Corporate Real Estate Executives Saw Pay Increases in 2011; Anticipate Additional Jump in 2012 as Development and Acquisitions Activity Also Grow Compensation Report Released by CoreNet Global, Leading Professional Association for Corporate Workplace Professionals
ATLANTA, Feb. 2, 2012 /PRNewswire/ -- An overwhelming majority – 83 percent – of those who manage corporate real estate (CRE) portfolios saw increases in their base salary in 2011, according to a global compensation study conducted by CoreNet Global and FPL Associates. This compares to a year earlier when 64 percent reported an increase in base salary in 2010.
In addition, 81 percent of the respondents expect to receive increases again in 2012.
Taken as a key economic indicator for the CRE industry, the survey results bode well for 2012.
The growth in compensation correlates to greater levels of investment and development activity among corporate real estate departments. From 2010 to 2011, 50 percent of the respondents reported increases in acquisition activity, compared to 43 percent a year earlier (2009 to 2010). And, from 2010 to 2011, 36 percent reported increases in development activity, compared to 32 percent a year earlier (2009 to 2010).
Also in 2010, the percentage of survey participants that received a larger cash bonus than in 2009 more than doubled those that received a decreased payout over the same time period. By comparison, fewer – 16 percent of the participants -- anticipate receiving a decreased payout in 2011 (when compared to 2010) than the 23 percent that received a decreased payout between 2009 and 2010.

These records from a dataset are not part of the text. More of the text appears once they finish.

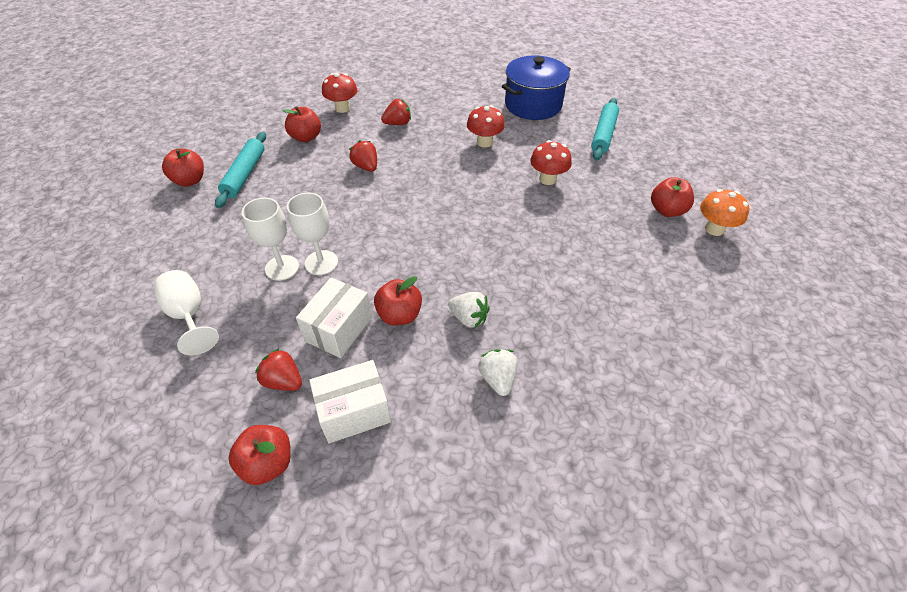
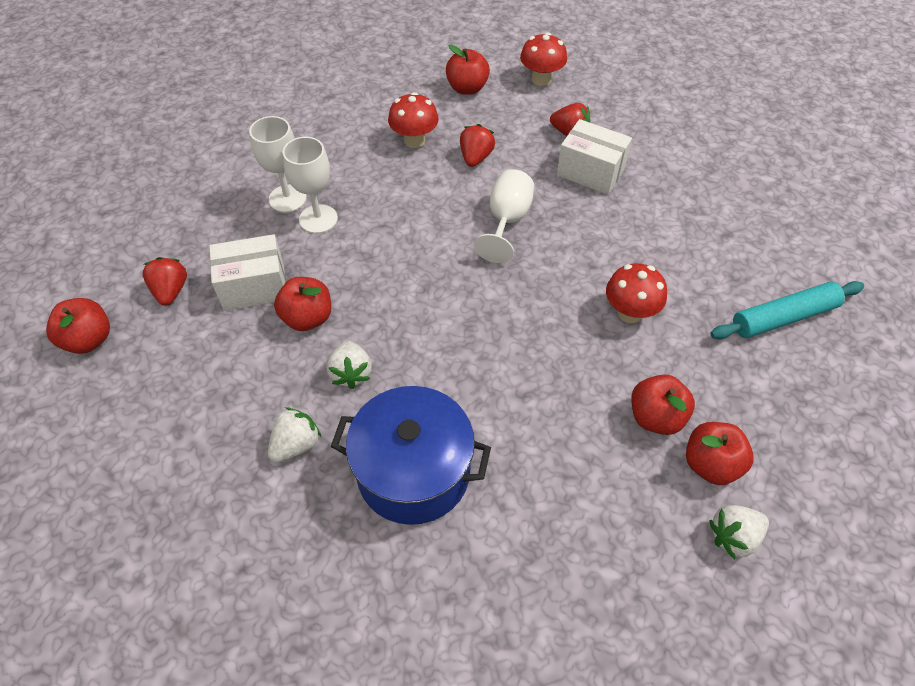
camera: 50 degrees right, 5 degrees up
(189, 315) = (187, 184): white goblet -> white goblet (507, 221)
(190, 181) = (328, 66): red apple -> red apple (656, 417)
(245, 174) = (372, 90): turquoise rolling pin -> none
(354, 412) = (176, 360): white box -> white box (590, 172)
(484, 142) = (626, 219): red mushroom -> red mushroom (414, 140)
(533, 105) = (752, 217): blue pot -> blue pot (413, 472)
(714, 229) = (733, 537): orange mushroom -> white strawberry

Between 2010 and 2011, 83% of participants received an increase in their base salary. Globally, corporate real estate executives realized an average increase of 5% in base salary in 2011. Between 2011 and 2012, a large percentage of participants (over three-quarters) expect to receive an increase in their base salary. The average increase is expected to be 4% in 2012.
"After several years of tracking this information, we do see a clear upward trend in across the board compensation for those who manage corporate real estate globally," said Angela Cain, CEO of CoreNet Global. "As the survey points out, these increases follow gains in activity as corporations enhance and consolidate their real estate portfolios."
"Calendar year 2011 proved to be a solid year for corporate real estate, and as such, professionals are expecting to see commensurate gains in compensation. Although bonuses are anticipated to increase and demand for talent has intensified, compensation payouts still lag pre-recession levels," said Jeremy Banoff, Senior Managing Director at FPL.
CoreNet Global and FPL conducted the survey in the third quarter of 2011 among 288 corporate end users of commercial real estate. The respondents represented a range of industries and global regions. The average number of employees in the companies represented in the survey is 50,306 and the average number of employees involved in internal corporate real estate was 137.
CoreNet Global is the world's leading association for corporate real estate (CRE) and workplace professionals, service providers, and economic developers. Our more than 7,000 members, who include 70% of the top 100 U.S. companies and nearly half of the Global 2000, meet locally, globally and virtually to develop networks, share knowledge, learn and thrive professionally.
For more information, visit www.corenetglobal.org
FPL Associates L.P.
FPL Associates, a member of the FPL Advisory Group family of companies, provides a range of specialized compensation and management consulting solutions to a select group of related industries. As part of our compensation services, we assist clients in the assessment, design, and implementation of compensation programs for professionals and Board members.
We specialize in crafting performance management and reward systems that align management interests with the achievement of strategic business objectives.